START Text passage

We won't have a big difference in the amount of information that is being sent/received. Furthermore, it would be hard to measure any significant speed difference in MPI transfer unless we do 100s of nodes with millions of particles, even if we do that I don't think it will be a big difference considering since the data size change is very small. However, as previously mentioned in the RFC, the time to serialize/deserialize particles as PODs or vector of uint_8t is benchmarked and the results show the serialization with unit_8t is faster than POD+MPI_Type_Create_Struct. Serialization / Deserialization of a POD in itself is faster, however, registering and deregistering the MPI Data types more time than serializating/deserializing as vector of unsigned buffer.

SECTION("Performance benchmarks") {
      // Number of iterations
      unsigned niterations = 1000;

      // Serialization benchmarks
      auto serialize_start = std::chrono::steady_clock::now();
      for (unsigned i = 0; i < niterations; ++i) {
        // Serialize particle
        auto buffer = particle->serialize();
        // Deserialize particle
        std::shared_ptr<mpm::ParticleBase<Dim>> rparticle =
            std::make_shared<mpm::Particle<Dim>>(id, pcoords);

        REQUIRE_NOTHROW(rparticle->deserialize(buffer, materials));
      }
      auto serialize_end = std::chrono::steady_clock::now();

      // HDF5 serialization
      auto hdf5_start = std::chrono::steady_clock::now();
      for (unsigned i = 0; i < niterations; ++i) {
        // Serialize particle as POD
        auto hdf5 = particle->hdf5();
        // Deserialize particle with POD
        std::shared_ptr<mpm::ParticleBase<Dim>> rparticle =
            std::make_shared<mpm::Particle<Dim>>(id, pcoords);
        // Initialize MPI datatypes
        MPI_Datatype particle_type = mpm::register_mpi_particle_type(hdf5);
        REQUIRE_NOTHROW(rparticle->initialise_particle(hdf5, material));
        mpm::deregister_mpi_particle_type(particle_type);
      }
      auto hdf5_end = std::chrono::steady_clock::now();
}

codecov · 2020-08-17T14:37:55Z

Codecov Report

Merging #689 into develop will decrease coverage by 0.11%.
The diff coverage is 67.70%.

@@             Coverage Diff             @@
##           develop     #689      +/-   ##
===========================================
- Coverage    96.81%   96.69%   -0.11%     
===========================================
  Files          131      130       -1     
  Lines        25811    25822      +11     
===========================================
- Hits         24987    24968      -19     
- Misses         824      854      +30

Impacted Files	Coverage Δ
include/mesh.h	`100.00% <ø> (ø)`
include/mesh.tcc	`82.65% <0.00%> (-1.48%)`	⬇️
include/particles/particle_base.h	`100.00% <ø> (ø)`
tests/graph_test.cc	`100.00% <ø> (ø)`
include/particles/particle.tcc	`91.92% <82.69%> (-2.01%)`	⬇️
include/particles/particle.h	`100.00% <100.00%> (ø)`
include/solvers/mpm_explicit.tcc	`95.16% <100.00%> (+0.08%)`	⬆️
tests/particle_serialize_deserialize_test.cc	`100.00% <100.00%> (ø)`

Continue to review full report at Codecov.

END Text passage
START Material provided

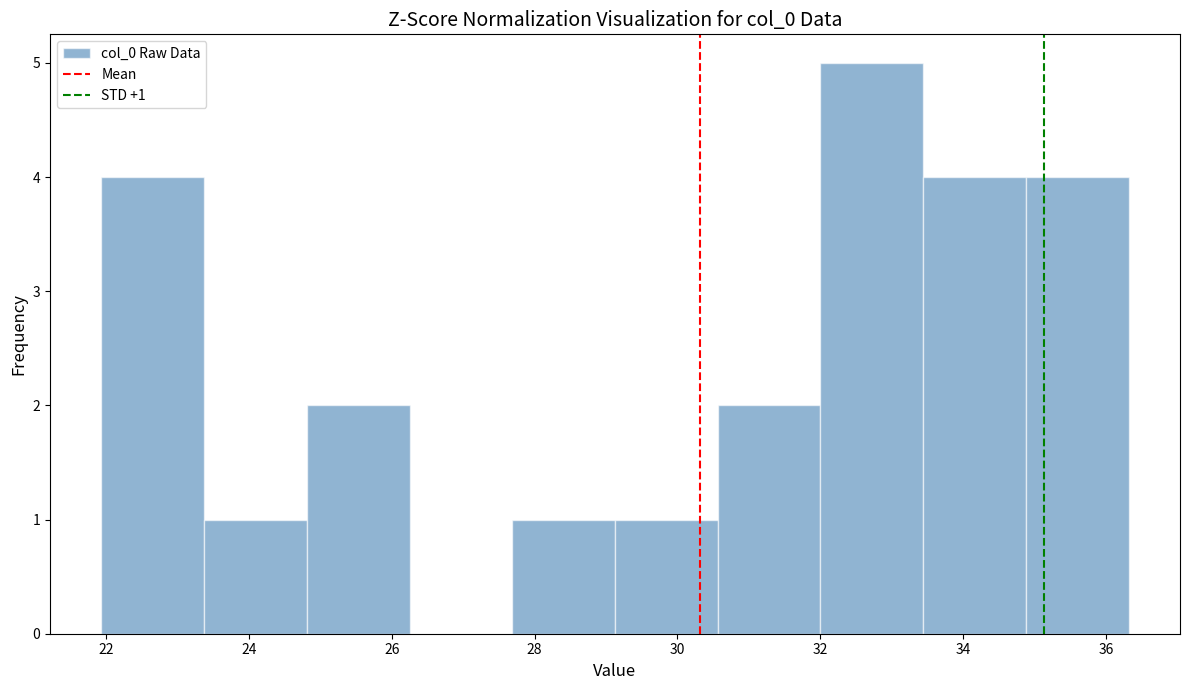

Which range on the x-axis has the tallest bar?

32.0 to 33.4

END Material provided
START Material provided

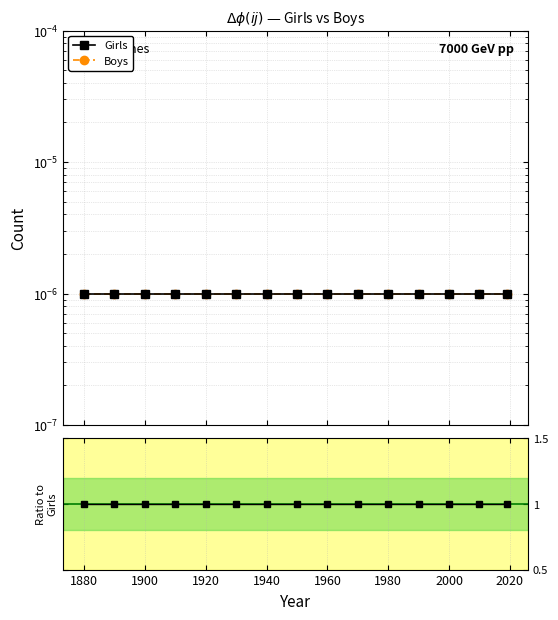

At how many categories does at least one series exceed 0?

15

END Material provided

Tasks to complete.
**A.** Rewrite the part of the particle serialization discussion that opens with the words containing "We won't have" and closes with "of unsigned buffer.", putting "design document" in place of "RFC".
**B.** In the particle serialization discussion, which files in the Impacted Files table show a coverage of 100.00%?
**C.** Write what comes next in the particle serialization discussion, following its final line.
The entries are separate material from the particle serialization discussion.

Responses to the tasks.
**A.**
We won't have a big difference in the amount of information that is being sent/received. Furthermore, it would be hard to measure any significant speed difference in MPI transfer unless we do 100s of nodes with millions of particles, even if we do that I don't think it will be a big difference considering since the data size change is very small. However, as previously mentioned in the design document, the time to serialize/deserialize particles as PODs or vector of uint_8t is benchmarked and the results show the serialization with unit_8t is faster than POD+MPI_Type_Create_Struct. Serialization / Deserialization of a POD in itself is faster, however, registering and deregistering the MPI Data types more time than serializating/deserializing as vector of unsigned buffer.

**B.**
include/mesh.h
include/particles/particle_base.h
tests/graph_test.cc
include/particles/particle.h
tests/particle_serialize_deserialize_test.cc

**C.**
Legend - Click here to learn more
Δ = absolute <relative> (impact), ø = not affected, ? = missing data
Powered by Codecov. Last update 1eaa7a4...6c1aef8. Read the comment docs.

kks32 · 2020-08-17T23:37:16Z

@bodhinandach or @tianchiTJ or @jgiven100 would you be able to test the MPI scheme with a material model that has state variables (NorSand or MC)? Check with load balancing or any problem that involves migration of particles.

include/particles/particle.tcc

tianchiTJ · 2020-08-18T17:10:46Z

@bodhinandach or @tianchiTJ or @jgiven100 would you be able to test the MPI scheme with a material model that has state variables (NorSand or MC)? Check with load balancing or any problem that involves migration of particles.

I test it by MC model, and I think the result is good.

jgiven100 · 2020-08-18T18:26:20Z

@kks32 NorSand test looks good

kks32 · 2020-08-18T20:24:03Z

Thanks @jgiven100 and @tianchiTJ for testing with state vars materials

ezrayst · 2020-08-20T07:22:58Z

@kks32, I would like to understand the data being presented.

The pack/unpack serialization in this PR is faster than the POD struct implementation for 2D sliding block with 4 MPI ranks. The results are an average of 5 different runs.

Schemes Avg Times (ms) SD (ms)
Pack/Unpack 13201 326
POD/Struct 13815 540

What is SD here? Previously you showed POD has 0.4 to 0.7 speedup as compared to Pack/Unpack but why is this result shows that POD takes longer? (I think I am missing something here, sorry).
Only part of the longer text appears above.